The League of the South held two flash rallies on February 23, 2019, in Arkansas.
There is a lot of confusion about terms such as “White nationalism” and “White supremacy.” Such labels are currently used to put ideologies in a box, and their meanings vary depending on who is using the terms. We’ll come back to this later.
The first was at Central High School in Little Rock which was desegregated by President Eisenhower in 1957. The second was thirty minutes south of Little Rock, AR. Both rallies were similar to recent League events in Selma, AL and Livingston and Newport, TN.
Integration of Central High was forced by the federal government. As can be read in Carlton Putnam’s Race and Reason, the justification for integration is based on a lie, began by politically motivated anthropoligists such as (((Franz Boas))).
As Hunter Wallace has documented thoroughly on his blog (such as here, here, and here,) in Selma and similar places such as the once thriving Detroit, the practical effects of the political empowerment of Blacks has led to an increase in black crime, causing white flight.
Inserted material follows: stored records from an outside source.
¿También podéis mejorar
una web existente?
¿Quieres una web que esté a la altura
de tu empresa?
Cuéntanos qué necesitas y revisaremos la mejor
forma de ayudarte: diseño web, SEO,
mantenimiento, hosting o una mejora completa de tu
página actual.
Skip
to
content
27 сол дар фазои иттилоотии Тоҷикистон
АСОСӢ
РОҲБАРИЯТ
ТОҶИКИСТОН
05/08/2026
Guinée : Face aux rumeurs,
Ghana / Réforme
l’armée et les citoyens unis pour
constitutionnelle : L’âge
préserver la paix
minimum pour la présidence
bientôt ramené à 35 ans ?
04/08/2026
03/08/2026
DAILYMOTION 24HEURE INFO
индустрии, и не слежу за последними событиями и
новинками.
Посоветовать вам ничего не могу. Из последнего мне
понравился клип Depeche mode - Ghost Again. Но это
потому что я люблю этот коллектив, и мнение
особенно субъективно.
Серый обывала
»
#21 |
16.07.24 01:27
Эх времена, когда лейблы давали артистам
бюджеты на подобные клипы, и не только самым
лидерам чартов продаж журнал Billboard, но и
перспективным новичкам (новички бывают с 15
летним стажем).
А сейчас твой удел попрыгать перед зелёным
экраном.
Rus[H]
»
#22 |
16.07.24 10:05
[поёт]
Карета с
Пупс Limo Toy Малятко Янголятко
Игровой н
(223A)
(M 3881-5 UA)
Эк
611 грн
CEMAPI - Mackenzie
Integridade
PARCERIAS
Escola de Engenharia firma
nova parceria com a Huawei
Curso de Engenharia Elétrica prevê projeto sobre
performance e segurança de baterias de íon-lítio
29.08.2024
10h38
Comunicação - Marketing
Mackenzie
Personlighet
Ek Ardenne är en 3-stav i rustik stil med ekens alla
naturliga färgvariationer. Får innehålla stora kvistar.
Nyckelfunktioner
White flight in turn took away jobs and further increased black crime.
White supremacy, in its more benevolent form, is not the view that Whites are somehow better than all other races, but the view that in some cases they should rule over other races. This is different from strict White nationalism, which emphasizes one blood on ancestral, historical soil, and the deportation of all others.
The League does not seek to send blacks back to Africa, or to send them to their own separate state, but rather to return to a kind of benevolent White rule (political supremacy) which would return race relations to the Jim Crow South, when black crime was lower, jobs were more plentiful, and Black and White families were stronger, and segregated.